[Activity] Show each line of the data below that contains the word "Mehtap", reproducing every such line in full.

(Dataset excerpts)
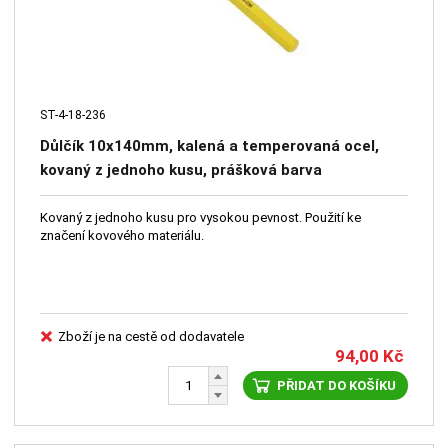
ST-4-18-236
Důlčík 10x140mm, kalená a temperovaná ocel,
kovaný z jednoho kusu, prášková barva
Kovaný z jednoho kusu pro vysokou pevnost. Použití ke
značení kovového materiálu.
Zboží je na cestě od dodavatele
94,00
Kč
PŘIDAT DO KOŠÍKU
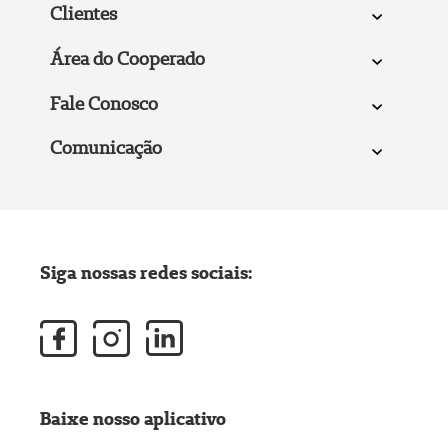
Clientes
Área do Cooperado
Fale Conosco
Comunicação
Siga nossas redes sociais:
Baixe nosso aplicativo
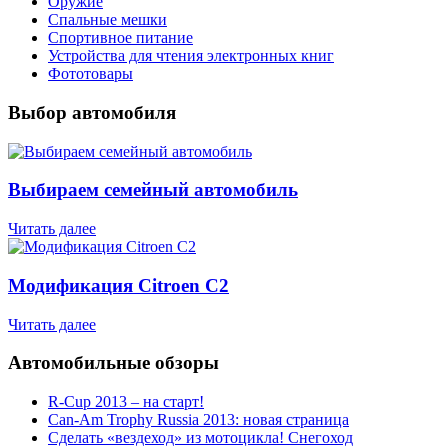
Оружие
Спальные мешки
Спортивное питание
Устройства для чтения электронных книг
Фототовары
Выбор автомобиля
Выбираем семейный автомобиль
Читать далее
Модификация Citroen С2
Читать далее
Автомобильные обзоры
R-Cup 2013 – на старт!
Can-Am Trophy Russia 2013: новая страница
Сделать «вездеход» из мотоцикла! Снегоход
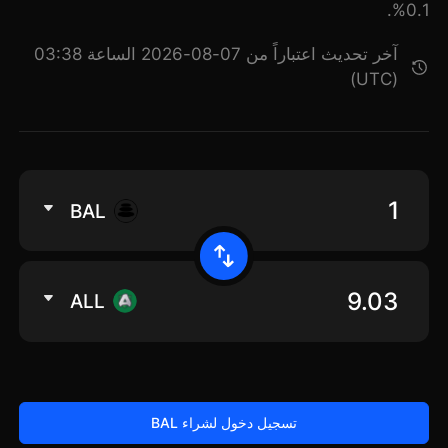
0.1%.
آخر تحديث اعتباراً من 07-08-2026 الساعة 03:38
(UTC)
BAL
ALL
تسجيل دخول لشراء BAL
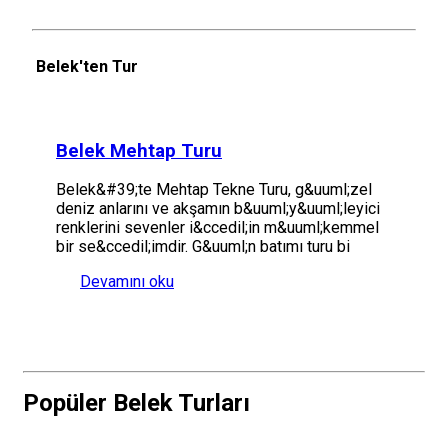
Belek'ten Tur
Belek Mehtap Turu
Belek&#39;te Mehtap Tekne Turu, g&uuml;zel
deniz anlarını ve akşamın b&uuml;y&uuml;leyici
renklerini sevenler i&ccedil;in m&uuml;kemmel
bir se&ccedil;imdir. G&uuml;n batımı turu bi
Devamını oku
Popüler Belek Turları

[Written answer]
Belek Mehtap Turu
Belek&#39;te Mehtap Tekne Turu, g&uuml;zel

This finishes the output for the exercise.